The following table shows artists who achieved two or more top 10 entries in 1954, including singles that reached their peak in 1953 or 1955. The figures include both main artists and featured artists. The total number of weeks an artist spent in the top ten in 1954 is also shown.

| Entries | Artist | Weeks | Singles |
| 7 | Frankie Laine | 55 | "Answer Me", "Blowing Wild (The Ballad of Black Gold)", "Granada", "My Friend", "Rain Rain Rain", "The Kid's Last Fight", "There Must Be a Reason" |
| 5 | David Whitfield | 53 | "Answer Me", "Cara Mia, "Rags to Riches", "Santo Natale (Merry Christmas)", "The Book" |
| 4 | Guy Mitchell | 28 | "A Dime and a Dollar", "Chicka Boom", "Cloud Lucky Seven", "The Cuff of My Shirt" |
| 3 | Doris Day | 42 | "If I Give My Heart to You", "Secret Love", "The Black Hills of Dakota" |
| Joan Regan | 18 | "If I Give My Heart to You", "Ricochet", "Someone Else's Roses" |
| Winifred Atwell | 17 | "Let's Have a Party", "Let's Have Another Party", "Rachmaninoff's 18th Variation on a Theme By Paganini" |
| 2 | Al Martino | 19 | "Wanted", "The Story of Tina" |
| Dean Martin | 14 | "Sway", "That's Amore" |
| Mantovani ^{[R]} | 28 | "Cara Mia", "Swedish Rhapsody" |
| Max Bygraves | 12 | "Gilly Gilly Ossenfeffer Katzenellen Bogen by the Sea", "The Gang That Sang Heart of My Heart" |
| Nat King Cole | 13 | "Smile", "Tenderly" |
| Perry Como | 28 | "Idle Gossip", "Wanted" |
| Rosemary Clooney | 15 | "Man (Uh-huh)"/"Woman (Uh-huh)", "This Ole House" |
| The Stargazers | 29 | "I See the Moon", "The Finger of Suspicion" |

==Notes==

- "No One But You" reached its peak of number three on 20 January 1955 (week ending).
- "Heartbeat" reached its peak of number three on 3 February 1955 (week ending).
- "Poppa Piccolino" re-entered the top 10 at number 5 on 14 January 1954 (week ending) for 2 weeks.
- "Chicka Boom" re-entered the top 10 at number 8 on 21 January 1954 (week ending) for 4 weeks.
- "Oh!

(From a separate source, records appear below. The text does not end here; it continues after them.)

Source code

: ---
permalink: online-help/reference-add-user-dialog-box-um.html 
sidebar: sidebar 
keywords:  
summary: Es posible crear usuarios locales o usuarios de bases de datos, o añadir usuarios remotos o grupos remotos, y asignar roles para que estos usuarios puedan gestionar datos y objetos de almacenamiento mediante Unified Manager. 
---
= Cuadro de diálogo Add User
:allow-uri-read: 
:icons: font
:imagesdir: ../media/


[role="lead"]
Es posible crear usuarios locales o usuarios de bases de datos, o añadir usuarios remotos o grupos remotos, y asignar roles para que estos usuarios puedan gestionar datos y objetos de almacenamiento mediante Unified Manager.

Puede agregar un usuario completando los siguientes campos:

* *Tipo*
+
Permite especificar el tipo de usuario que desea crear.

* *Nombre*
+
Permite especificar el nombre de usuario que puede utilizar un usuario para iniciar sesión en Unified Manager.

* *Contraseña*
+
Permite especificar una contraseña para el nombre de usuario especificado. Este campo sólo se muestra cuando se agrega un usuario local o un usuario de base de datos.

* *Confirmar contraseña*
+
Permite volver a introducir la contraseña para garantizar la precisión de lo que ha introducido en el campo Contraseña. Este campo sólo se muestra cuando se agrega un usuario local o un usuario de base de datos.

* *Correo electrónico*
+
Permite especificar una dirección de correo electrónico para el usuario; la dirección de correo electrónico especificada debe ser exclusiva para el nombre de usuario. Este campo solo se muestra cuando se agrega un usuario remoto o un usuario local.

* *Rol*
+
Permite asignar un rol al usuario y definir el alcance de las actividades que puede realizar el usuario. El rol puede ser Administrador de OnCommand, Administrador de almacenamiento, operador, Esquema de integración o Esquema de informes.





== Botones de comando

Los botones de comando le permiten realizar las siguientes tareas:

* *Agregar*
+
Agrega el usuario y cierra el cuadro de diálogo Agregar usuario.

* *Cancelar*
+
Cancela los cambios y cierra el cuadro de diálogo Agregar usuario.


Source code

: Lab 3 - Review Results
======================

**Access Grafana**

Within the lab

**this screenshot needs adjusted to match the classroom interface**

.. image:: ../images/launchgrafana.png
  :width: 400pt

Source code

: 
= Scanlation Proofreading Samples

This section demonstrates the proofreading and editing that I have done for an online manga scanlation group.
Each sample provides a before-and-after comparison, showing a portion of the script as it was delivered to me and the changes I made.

My Papa" re-entered the top 10 at number 10 on 4 March 1954 (week ending).
- "Changing Partners" (Bing Crosby version) re-entered the top 10 at number 9 on 8 April 1954 (week ending).
- "Granada" re-entered the top 10 at number 9 on 15 April 1954 (week ending).
- "A Dime and a Dollar" re-entered the top 10 at number 9 on 20 May 1954 (week ending) and at number 8 on 3 June 1954 (week ending).